Global and domestic inflationary trends continue to be a cause for concern and could force monetary authorities to act by tightening much earlier than expected by many market participants. The recent steps of Bank of England and US Fed policy stance point to the same.
We expect liquidity conditions to tighten across the markets in 2022, likely contributing to market-wide volatility. Fixed income markets are likely to be under pressure with falling prices due to rising yields, hence, we would continue to prefer equities over fixed income. Domestic retail and institutional participation should provide stability during FPI outflows.
The Union Budget, the much awaited event, will take place on February 1. What are your broad expectations from the Union Budget FY23?
Union Budget FY23 is expected to pursue the strategic intent expressed in the Budget FY22, through stepping up infrastructure spend and providing incentives for corporate capex. On the taxation side, most of the gaps have been filled up and policy stability has been brought in by addressing earlier concerns of domestic and global investors, including retro tax issues.
The inclusion of Indian bonds in global bond indices is also vital to keep the cost of capital under check and provide partial relief to banks from government borrowing programs. Tweaks in taxation for debt investments are essential too and impending to garner interest into that segment and broad-basing the investor categories.
Do you expect further corporate earnings upgrade in coming quarters and why?

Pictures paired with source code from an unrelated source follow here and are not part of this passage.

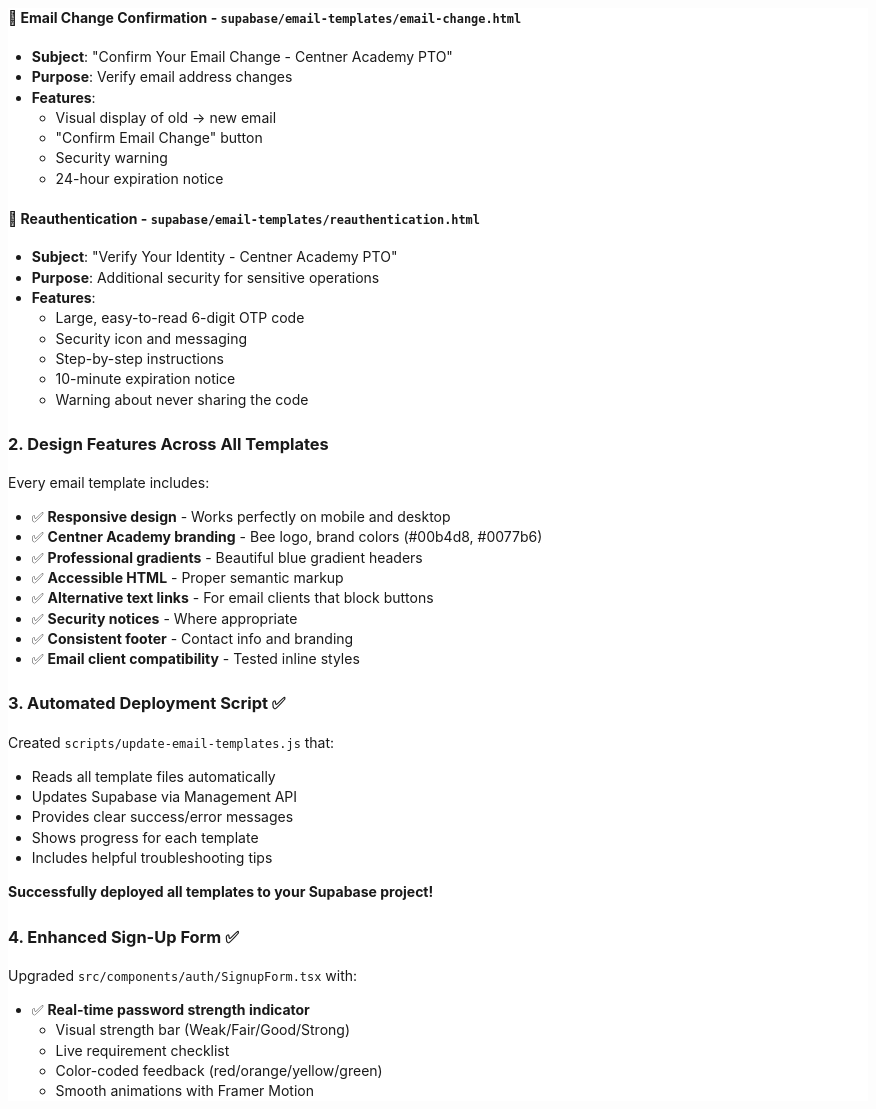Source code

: #### 📧 **Email Change Confirmation** - `supabase/email-templates/email-change.html`
- **Subject**: "Confirm Your Email Change - Centner Academy PTO"
- **Purpose**: Verify email address changes
- **Features**:
  - Visual display of old → new email
  - "Confirm Email Change" button
  - Security warning
  - 24-hour expiration notice

#### 🔐 **Reauthentication** - `supabase/email-templates/reauthentication.html`
- **Subject**: "Verify Your Identity - Centner Academy PTO"
- **Purpose**: Additional security for sensitive operations
- **Features**:
  - Large, easy-to-read 6-digit OTP code
  - Security icon and messaging
  - Step-by-step instructions
  - 10-minute expiration notice
  - Warning about never sharing the code

### 2. **Design Features Across All Templates**

Every email template includes:
- ✅ **Responsive design** - Works perfectly on mobile and desktop
- ✅ **Centner Academy branding** - Bee logo, brand colors (#00b4d8, #0077b6)
- ✅ **Professional gradients** - Beautiful blue gradient headers
- ✅ **Accessible HTML** - Proper semantic markup
- ✅ **Alternative text links** - For email clients that block buttons
- ✅ **Security notices** - Where appropriate
- ✅ **Consistent footer** - Contact info and branding
- ✅ **Email client compatibility** - Tested inline styles

### 3. **Automated Deployment Script** ✅

Created `scripts/update-email-templates.js` that:
- Reads all template files automatically
- Updates Supabase via Management API
- Provides clear success/error messages
- Shows progress for each template
- Includes helpful troubleshooting tips

**Successfully deployed all templates to your Supabase project!**

### 4. **Enhanced Sign-Up Form** ✅

Upgraded `src/components/auth/SignupForm.tsx` with:
- ✅ **Real-time password strength indicator**
  - Visual strength bar (Weak/Fair/Good/Strong)
  - Live requirement checklist
  - Color-coded feedback (red/orange/yellow/green)
  - Smooth animations with Framer Motion
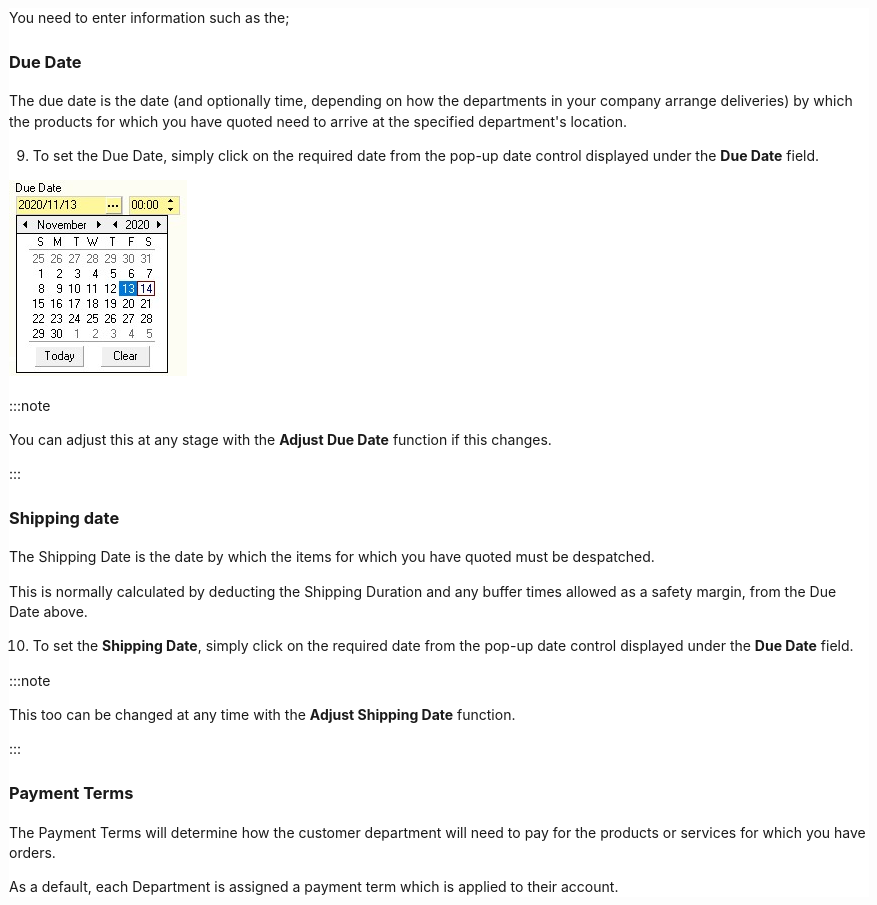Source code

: You need to enter information such as the;

### Due Date 

The due date is the date (and optionally time, depending on how the
departments in your company arrange deliveries) by which the products
for which you have quoted need to arrive at the specified department's
location.  

9.  To set the Due Date, simply click on the required date from
the pop-up date control displayed under the **Due Date** field.
	
![](../static/img/docs/INO-001/image6.jpg)  

:::note

You can adjust this at any stage with the **Adjust Due Date** function
if this changes.

:::

### Shipping date 

The Shipping Date is the date by which the items for which you have
quoted must be despatched.

This is normally calculated by deducting the Shipping Duration and any
buffer times allowed as a safety margin, from the Due Date above.

10. To set the **Shipping Date**, simply click on the required date from the pop-up date control displayed under the **Due Date** field.

:::note

This too can be changed at any time with the
**Adjust Shipping Date** function.  

:::

### Payment Terms 

The Payment Terms will determine how the customer department will need
to pay for the products or services for which you have orders.

As a default, each Department is assigned a payment term which is
applied to their account.
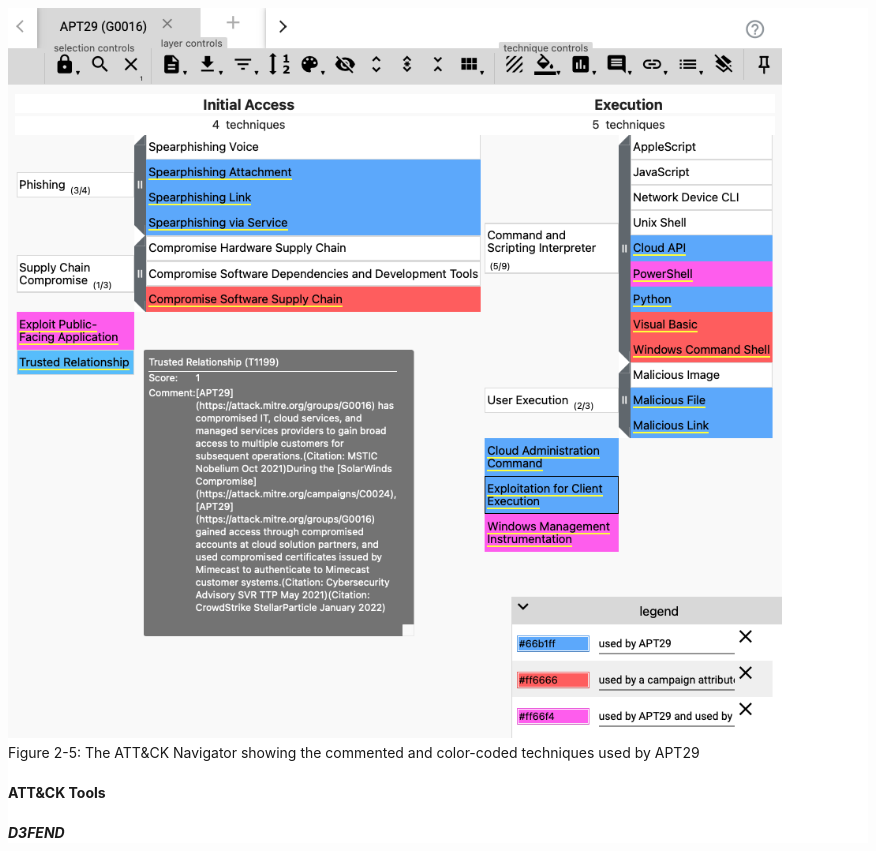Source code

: <img src="/assets/images/2/demo-navigator-3.png" style="width: 90%" title="Figure 2-5"/>
<figcaption>Figure 2-5: The ATT&CK Navigator showing the commented and color-coded techniques used by APT29</figcaption>
</figure>

#### ATT&CK Tools
##### D3FEND

<figure>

What are those sectors that will drive upgrade in Nifty EPS in 2022?
Post pandemic, we are witnessing earnings upgrades in most industry segments. It is driven by the strong consumer demand, unusual shift in consumption patterns and liquidity conditions. Such unexpected spurt in demand is causing supply constraints and providing space to businesses for raising rates and fresh capacity build ups. A combination of these factors translates into an improvement in realizations and a better growth outlook.

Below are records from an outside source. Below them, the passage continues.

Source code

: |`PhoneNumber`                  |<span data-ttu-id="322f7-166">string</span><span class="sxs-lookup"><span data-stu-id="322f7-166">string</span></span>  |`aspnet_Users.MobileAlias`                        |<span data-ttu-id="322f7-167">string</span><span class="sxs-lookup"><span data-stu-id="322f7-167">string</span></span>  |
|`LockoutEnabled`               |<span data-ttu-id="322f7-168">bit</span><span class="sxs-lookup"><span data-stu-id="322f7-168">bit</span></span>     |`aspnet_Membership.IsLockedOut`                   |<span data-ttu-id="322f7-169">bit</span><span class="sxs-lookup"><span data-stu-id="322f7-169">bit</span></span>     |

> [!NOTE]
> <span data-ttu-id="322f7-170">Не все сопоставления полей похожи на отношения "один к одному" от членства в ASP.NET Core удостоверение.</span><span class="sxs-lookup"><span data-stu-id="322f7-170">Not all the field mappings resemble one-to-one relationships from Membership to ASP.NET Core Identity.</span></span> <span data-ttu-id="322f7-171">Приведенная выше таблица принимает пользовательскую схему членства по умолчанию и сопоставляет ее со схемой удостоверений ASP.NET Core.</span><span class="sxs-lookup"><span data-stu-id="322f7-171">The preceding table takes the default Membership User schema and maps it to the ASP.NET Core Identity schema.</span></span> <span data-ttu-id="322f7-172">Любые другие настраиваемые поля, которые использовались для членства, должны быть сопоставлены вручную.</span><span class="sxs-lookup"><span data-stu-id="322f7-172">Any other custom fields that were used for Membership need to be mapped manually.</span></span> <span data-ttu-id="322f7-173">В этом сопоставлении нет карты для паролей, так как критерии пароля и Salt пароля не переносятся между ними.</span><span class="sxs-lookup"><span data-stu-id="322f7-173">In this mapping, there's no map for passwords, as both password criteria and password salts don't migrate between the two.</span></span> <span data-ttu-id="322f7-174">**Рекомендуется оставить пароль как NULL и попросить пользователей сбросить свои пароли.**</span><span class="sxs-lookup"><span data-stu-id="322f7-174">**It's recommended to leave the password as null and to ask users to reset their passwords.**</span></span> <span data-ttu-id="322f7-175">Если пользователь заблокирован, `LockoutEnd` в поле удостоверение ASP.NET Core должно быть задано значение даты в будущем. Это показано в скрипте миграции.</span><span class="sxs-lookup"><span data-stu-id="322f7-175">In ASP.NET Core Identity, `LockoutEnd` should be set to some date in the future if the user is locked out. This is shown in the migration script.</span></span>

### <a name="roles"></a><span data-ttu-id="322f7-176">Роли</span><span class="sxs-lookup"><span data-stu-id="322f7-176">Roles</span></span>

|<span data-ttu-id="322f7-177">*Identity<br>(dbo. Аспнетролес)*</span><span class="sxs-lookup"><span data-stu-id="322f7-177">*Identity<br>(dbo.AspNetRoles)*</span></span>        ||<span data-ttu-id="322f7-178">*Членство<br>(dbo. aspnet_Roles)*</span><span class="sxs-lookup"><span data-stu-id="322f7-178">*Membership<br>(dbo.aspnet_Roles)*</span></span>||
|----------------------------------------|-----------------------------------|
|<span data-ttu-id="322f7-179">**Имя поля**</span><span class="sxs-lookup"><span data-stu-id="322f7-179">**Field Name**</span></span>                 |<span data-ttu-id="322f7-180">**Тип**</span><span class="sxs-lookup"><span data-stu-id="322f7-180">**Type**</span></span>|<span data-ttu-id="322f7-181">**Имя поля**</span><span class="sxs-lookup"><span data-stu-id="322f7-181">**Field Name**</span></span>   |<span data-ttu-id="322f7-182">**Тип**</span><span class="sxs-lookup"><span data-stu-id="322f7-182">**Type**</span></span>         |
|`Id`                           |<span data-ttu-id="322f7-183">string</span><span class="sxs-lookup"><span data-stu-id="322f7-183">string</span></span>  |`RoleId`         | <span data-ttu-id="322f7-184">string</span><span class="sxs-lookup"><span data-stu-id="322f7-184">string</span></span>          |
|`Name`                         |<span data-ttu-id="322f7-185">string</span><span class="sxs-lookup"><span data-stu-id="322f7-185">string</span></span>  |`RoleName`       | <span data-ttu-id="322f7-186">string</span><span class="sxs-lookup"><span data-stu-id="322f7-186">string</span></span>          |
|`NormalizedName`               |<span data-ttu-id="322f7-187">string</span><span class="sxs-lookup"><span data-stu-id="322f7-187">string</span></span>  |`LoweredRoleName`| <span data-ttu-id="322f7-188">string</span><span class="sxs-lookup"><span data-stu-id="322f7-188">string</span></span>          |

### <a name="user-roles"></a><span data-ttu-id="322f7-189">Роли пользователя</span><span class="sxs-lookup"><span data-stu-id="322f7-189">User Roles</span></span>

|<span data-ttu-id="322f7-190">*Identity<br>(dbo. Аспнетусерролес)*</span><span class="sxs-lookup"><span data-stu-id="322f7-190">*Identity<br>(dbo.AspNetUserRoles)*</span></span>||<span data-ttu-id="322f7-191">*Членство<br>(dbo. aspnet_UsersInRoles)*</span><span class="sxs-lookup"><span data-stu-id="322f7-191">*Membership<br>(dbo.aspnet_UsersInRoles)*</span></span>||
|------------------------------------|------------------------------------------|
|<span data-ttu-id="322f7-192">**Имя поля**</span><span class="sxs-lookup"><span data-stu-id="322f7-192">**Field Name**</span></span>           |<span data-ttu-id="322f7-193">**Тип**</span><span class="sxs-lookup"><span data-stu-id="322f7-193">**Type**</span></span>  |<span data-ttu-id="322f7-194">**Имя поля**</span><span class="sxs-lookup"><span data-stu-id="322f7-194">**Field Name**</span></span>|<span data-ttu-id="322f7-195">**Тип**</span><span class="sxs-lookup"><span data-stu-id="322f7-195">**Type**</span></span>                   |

In terms of sectoral outlook, we believe an uptick in earnings in this phase is likely to be quite broad-based. However, Technology, Real Estate and Capital goods segments are likely to be in focus with the ongoing demand, owing to the compressed demand in the past few years.
The broader markets – Nifty Midcap 100 and Smallcap 100 indices rallied 50 percent and 60 percent respectively, so far in 2021. Do you expect such outperformance (compared to benchmarks) to continue in 2022 as well?
The healthy demand outlook in consumer segments and rapid shift from unorganized to organized augur well for mid and small cap segments. While valuations look rich over the past three years, their multiples are still lower than previous cycle highs. Hence, we see further room for upside in these segments, and they seem likely to outperform large caps.
However, investors are suggested to ensure they have a margin of safety at an entry point to avoid dramatic draw downs in the event of any reversal of trend, similar to 2018.
Have you spotted any themes that investors have to add in their portfolio for strong returns for 2022?
In 2021, Banking has underperformed significantly for a second successive year. Recent trends of improvement in M3 Money supply, deposit, and credit growth likely to support improvement in earnings growth. This, combined with the progress of recoveries in stressed accounts and reversal of provisions, could help them report surprises in the quarters to come.
Further, financial services underperformed with concerns of insurance claims and loss of market share by listed AMCs and securities firms. Life and General insurers could come back with better profitability and growth. Formalization and indigenization themes will continue to be in focus in 2022.
What are the key events to watch out for (domestic as well as global) in the coming year 2022?
On the fiscal policy front, the Union budget will take center stage in the first quarter of the year. Global and domestic macro releases will continue to grab attention in terms of sustaining the ongoing growth recovery, as well surge in inflation.
Monetary policy changes by both global central banks and our RBI are key to watch from a liquidity perspective.